Let's Cook with Meg and Ted

Aubergine, mozzarella and mint pesto pizza

Pizza
Make one quantity of pizza dough, or use two pre-made thin pizza bases

Topping
1 large aubergine
salt
olive oil
50 g pine nuts
50 g parmesan, grated
1 clove garlic, peeled
1 large bunch of mint, leaves picked
200 g fresh mozzarella, cut into slices

Pre-heat the oven to its highest possible temperature. If you have a pizza stone, put it in the oven and let it get hot.

Make the pizza dough as in this recipe. While the dough is rising, prepare the aubergine. Cut it into thin slices, each about 1-2 mm in thickness, then lay them on the draining board of the sink, sprinkle with salt, and weigh down (I use a chopping board with containers of flour on top). Leave them for 20 minutes or so, then rinse the sliced aubergine well and pat dry. Heat a little olive oil in a frypan over medium heat, and cook the slices until they are light golden brown on both sides. Set aside.

To make the pesto, combine the pine nuts, parmesan, garlic and mint in a food processor (or use a mortar and pestle). Blend until well combined, drizzling in olive oil until the pesto comes together and is smooth and liquid enough to spread easily.
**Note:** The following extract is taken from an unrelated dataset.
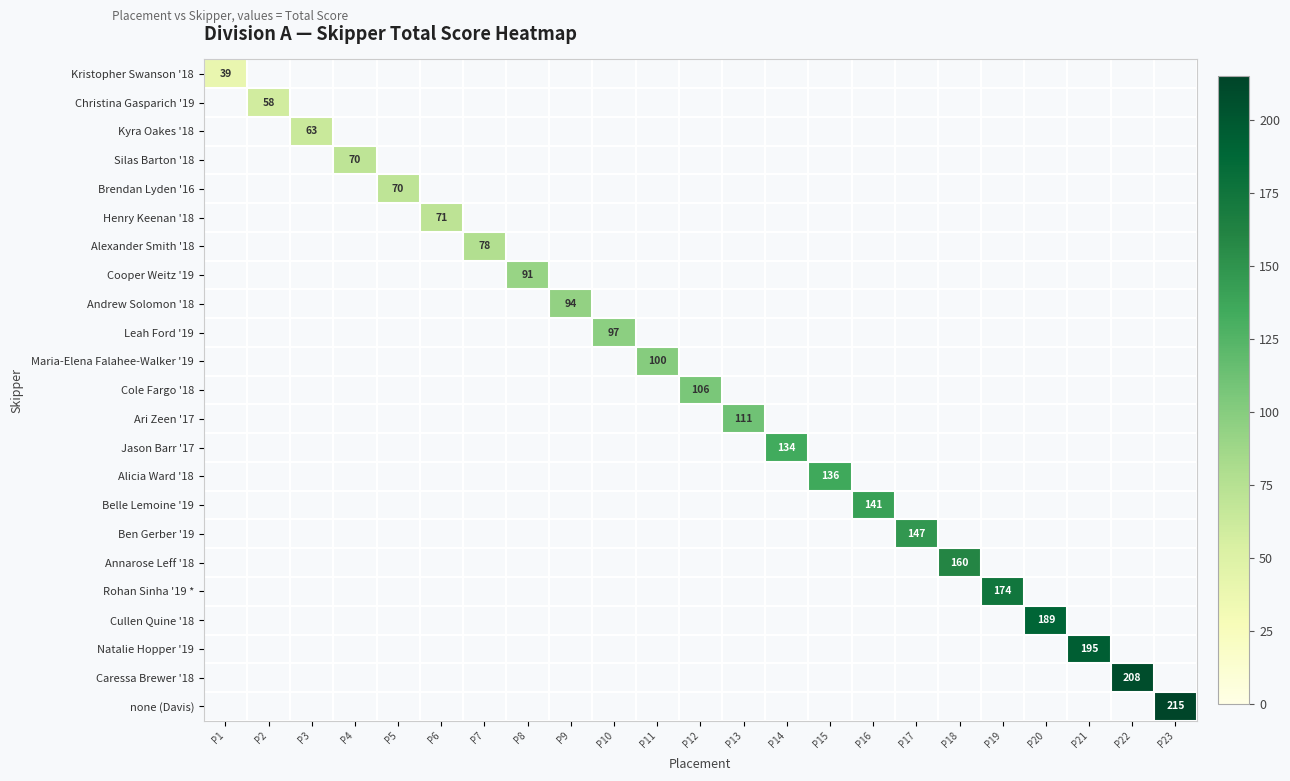

What is the maximum value shown in the chart?

215.0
Divide the dough into two pieces of equal size. Working with one half at a time, roll out the dough to form a thin disk about 10 inches in diameter. Place this disk onto a piece of greaseproof paper to make for easier handling later on. Spread pesto generously across the pizza, leaving a thin margin around the edge. Scatter slices of mozzarella across the pesto, and then top with cooked aubergine.

Lifting the pizza by the paper underneath it, place it on a pizza tray (or heated pizza stone, if you have one). Put it in the oven and cook for about 10 minutes, until the dough is brown around the edges and the topping is bubbling. The time taken will depend upon the heat of your oven, the thickness of your dough, and whether or not you are using a pizza stone. Keep an eye on the first pizza you make, and adjust the time once you know your oven. Serve as soon as the pizza comes out of the oven.

Makes two thin-based pizzas; serves 3-6 depending on hunger.